Niels Borch Jensen, Berlin
As well as printmaking, Danish artist Per Kirkeby’s (b. 1938) oeuvre includes painting, sculpture, architecture, writing (poetry, essays, and travel books), and performance. Kirkeby studied arctic geology in Copenhagen; he gained a Masters degree in 1964, by which time he was already a member of Eks-Skolen, an experimental art school consisting of committed avant-gardists grouped around the artist Poul Gernes. Watercolors and drawings—made on geology field trips—attested to an interest in visualizing nature partly through a geological lens that continues today in the monotypes and etchings on view in this exhibition. A retrospective of Kirkeby’s work was held at the Louisiana Museum of Art, Denmark, and Tate Modern, London in 2008 and 2009, respectively.
Two years after a stroke resulting from a fall down stairs at home in 2013 Kirkeby declared an end to his career as a painter—though not as an artist working with printmaking. The injury had left him unable to see colors or orient himself in the large canvases that had been typical throughout his career, or to recognize faces, even his wife’s. He fought against the “defects to his vision,” as he put it, and resumed work “as the artist he is now.”
In this exhibition are Kirkeby’s most recent etchings and monotypes, continuing a collaboration with Niels Borch Jensen Editions that began in 1979. It was at this print workshop that Kirkeby experimented, during the 1980s, with large-format and color printing as well as monotypes. Kirkeby’s graphic production was equal, rather than secondary, to his painting—the two mediums in a productive dialogue. Monotypes are, by definition, unique works, but this doesn’t deter Kirkeby referring to them as “serial thinking.” Each monotype informs the next; as in other printing processes, he says that “I don’t see what I have created before the printing process is completed. To discover one’s own work is a remarkable experience.” On seeing these recent etchings and monotypes it is evident that the visual and conceptual back-and-forth between making, and seeing later printed results, is as productive, vital, and inventive, as it has ever been, the enquiry as keen.
Installations at the Niels Borch Jensen Gallery are usually exceptional, as this one proves to be. The space retains its original concrete walls and exposed concrete ribbed ceiling, with visible electrical channeling and strip lighting. The main partition wall contrasted, floating a couple of centimeters from a polished concrete floor, painted a cool mid-gray and positioned parallel to the street-facing second floor windows that run from one end of the gallery to the other. This wall, seen upon entering the gallery, displays six vertically paired etchings, flanking either side of two larger monotypes. The range of tone throughout the prints is remarkable for its evocation of light and of contractions and expansions of space—it suggests light levels intensifying or fading.
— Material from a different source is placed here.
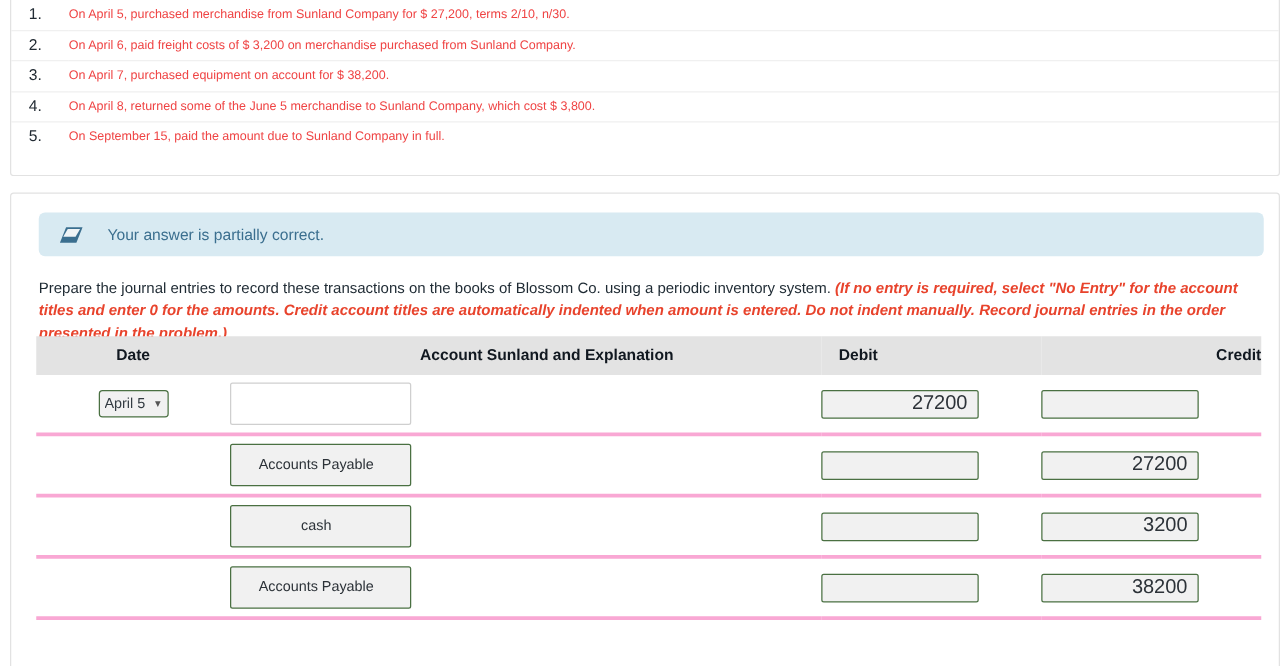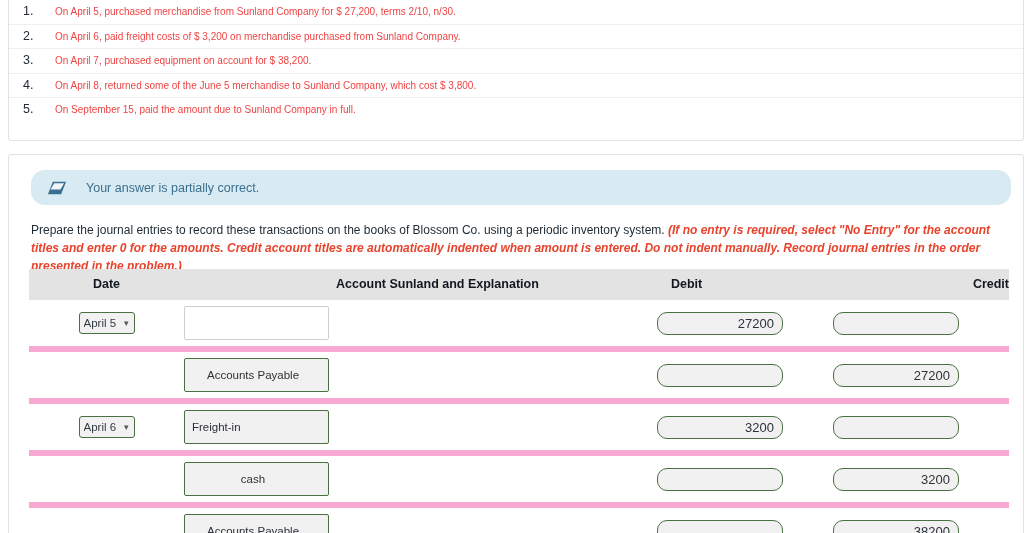"Your answer is partially correct." .status-banner { border-radius: 14px -> 5px }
The accretions of marks are layered or contiguous, in some cases like looking through liquid, in others like looking across a surface of different textures. Color is used sparingly and limited to yellows, greens, and browns. On the reverse of this main wall—painted in the same mid-gray—is an area used for flat files, above which are five framed etchings, each leaning on an angled section with a lower lip that supports the frame. The effect is like being able to handle the works oneself. The gray walls also enable a clearer understanding of the tones and contrasts in the prints themselves.
The exhibition is as compelling as one would expect from Kirkeby: it is extraordinary in its range and reflects the artist’s trajectory and concerns. Printing has not in any way become secondary to painting; graphic work was central to the artist, and it remains so here.